The solution to this problem is sufficiently drastic that I hesitate to mention it, especially in this age of university streamlining wherein the customer is always right and critical inquiry has become a privilege rather than a basic tenet of higher education. But I digress. That solution is nothing less than the dissolution of Classics as a discipline. Let me be clear: despite my professional and intellectual frustration with the field, I still love it. I first learned Latin in high school, and it made me the person I am today. I still consider myself a classicist (among many other things, naturally), and I take every opportunity to share my knowledge of that field with my students. This past fall, for example, I had the opportunity to lecture on Lucian’s A True Story at the Rabinowitz Honors College at Hofstra. This is a text I first encountered twenty years ago (back when we thought George W. Bush was the worst president imaginable), and though I had not looked at it since I was an undergraduate my enthusiasm for it was undiminished. I found that my understanding of the text had transformed in interesting ways. But for all that, I think the Classics would be a stronger field intellectually if classicists of all sorts were accountable to their methodological peers in comparative literature, history, anthropology, etc. Of course I recognize that this cure may be worse than the disease, in that it would further erode the field’s already tenuous position in American academia. Perhaps instead the Classics tent must be made larger. This has already happened at many institutions, but generally for administrative rather than intellectual reasons. And another risk of such an approach would be the training of graduate students with potentially uncategorizable degrees (like ‘Ancient Mediterranean Cultures’ or ‘Old World Studies’).

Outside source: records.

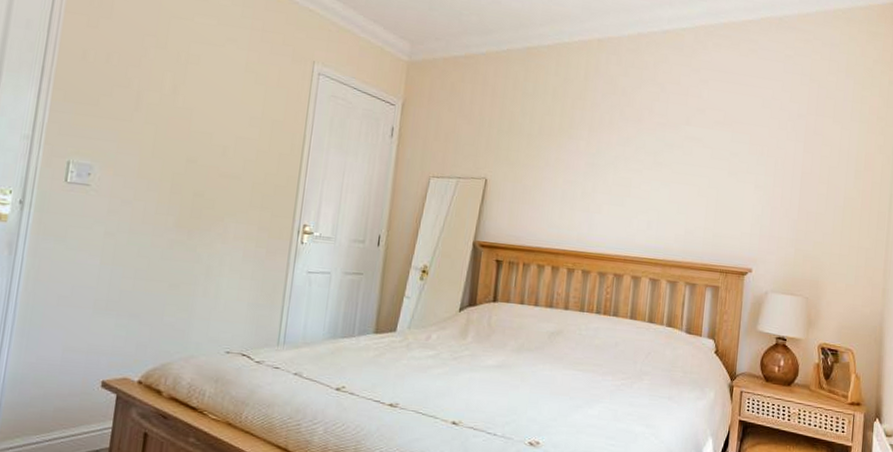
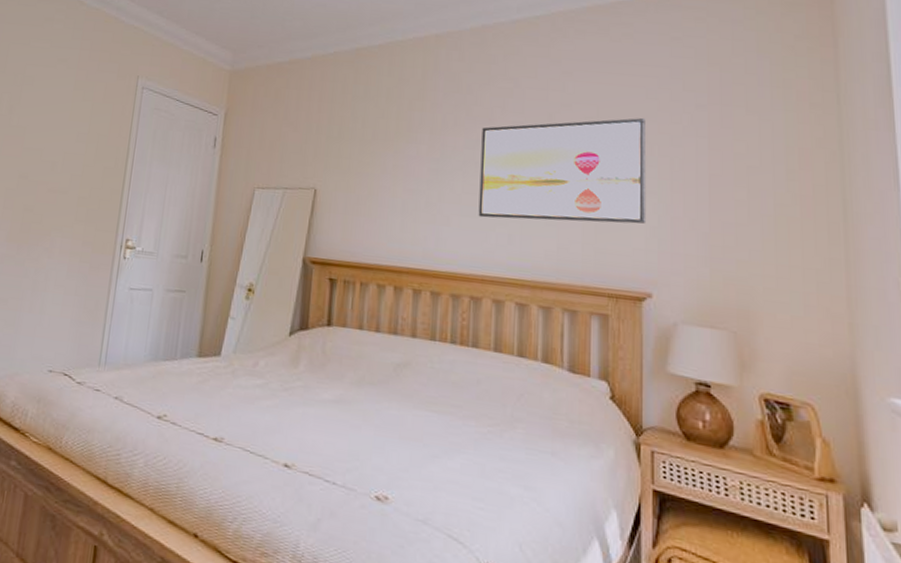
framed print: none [624,123,760,213] -> present [478,118,647,224]

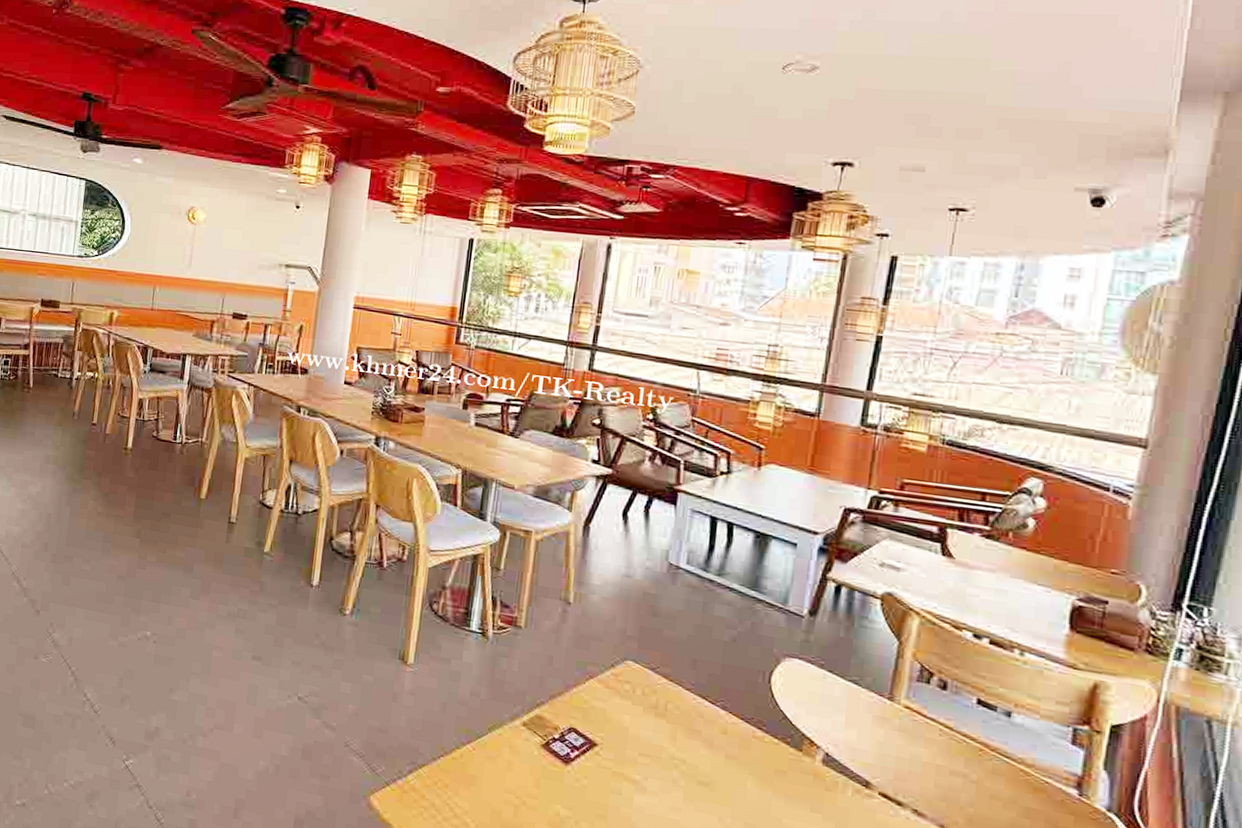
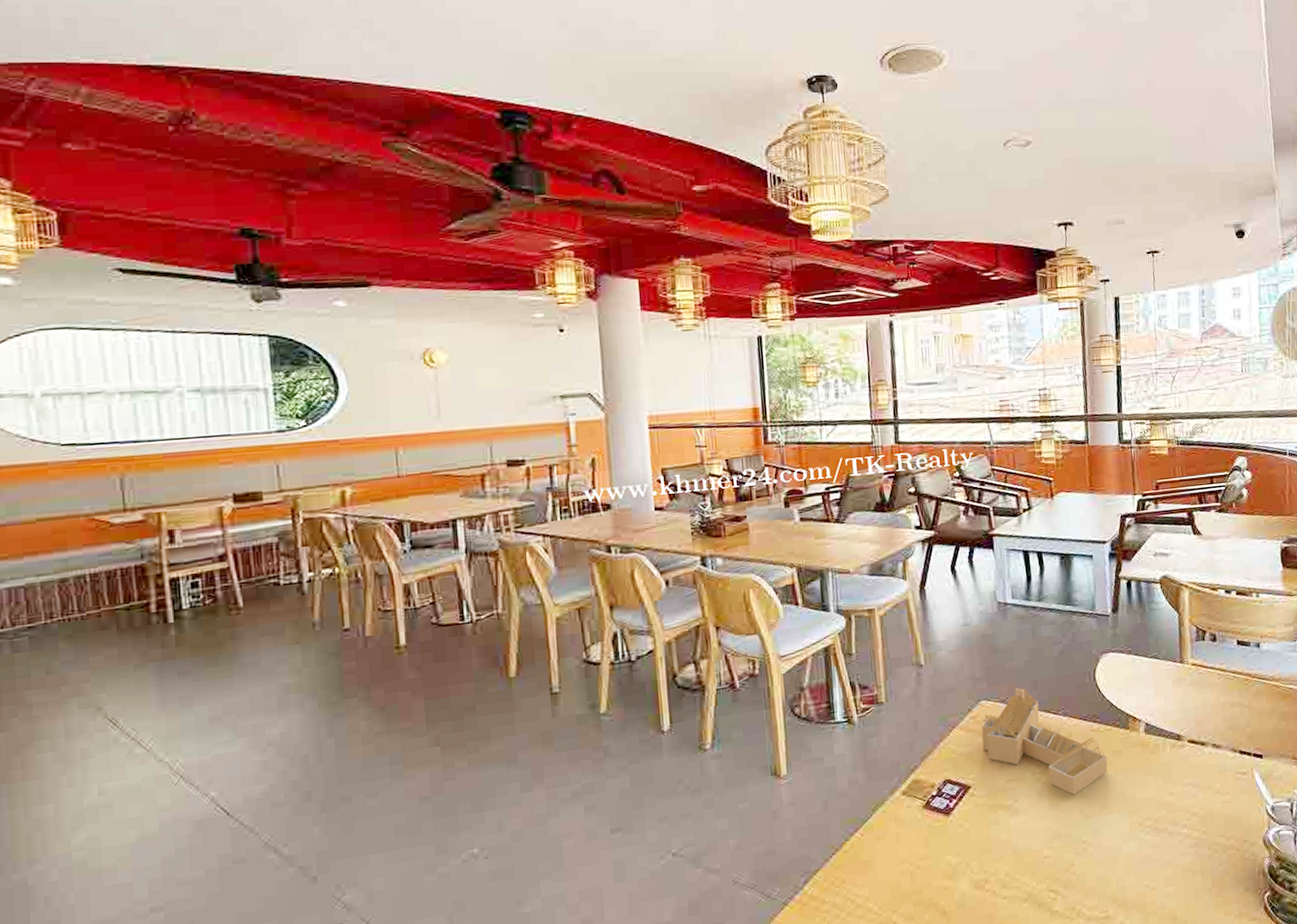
house frame: none [619,660,766,799] -> present [981,688,1108,795]

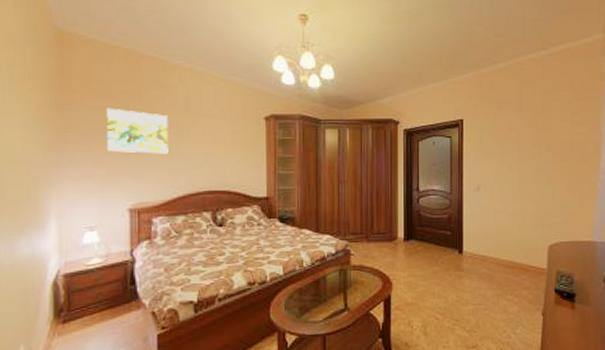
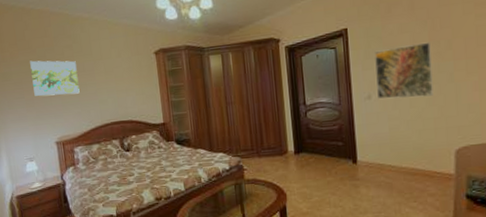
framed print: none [486,142,533,193] -> present [375,42,433,99]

Thus, on an institutional level the problem is intractable. My only useful suggestion (and ‘useful’ is probably too generous) is for individual classicists, howsoever defined, to think differently about their field. In particular, I would like them to think of it not as studying ‘classics’ of any kind, but rather an entire ancient world. This is hardly a novel suggestion; I personally know many classicists who do this already. But I think it would be very good for the field if they all did. I mean, if we all did. (I can never decide if I’m outside the House of Classics looking in through a window, or inside but seated at the kids’ table.)
To return to IPAMAA, I applaud this decision. It was taken in conjunction with several other measures intended to make the program more accessible. I could discuss those at length, but I don’t care to at present. In fact, I’ve got a lot of grading to do, so I need to wrap up this exercise in procrastination. I hope everyone has a nice Saturnalia.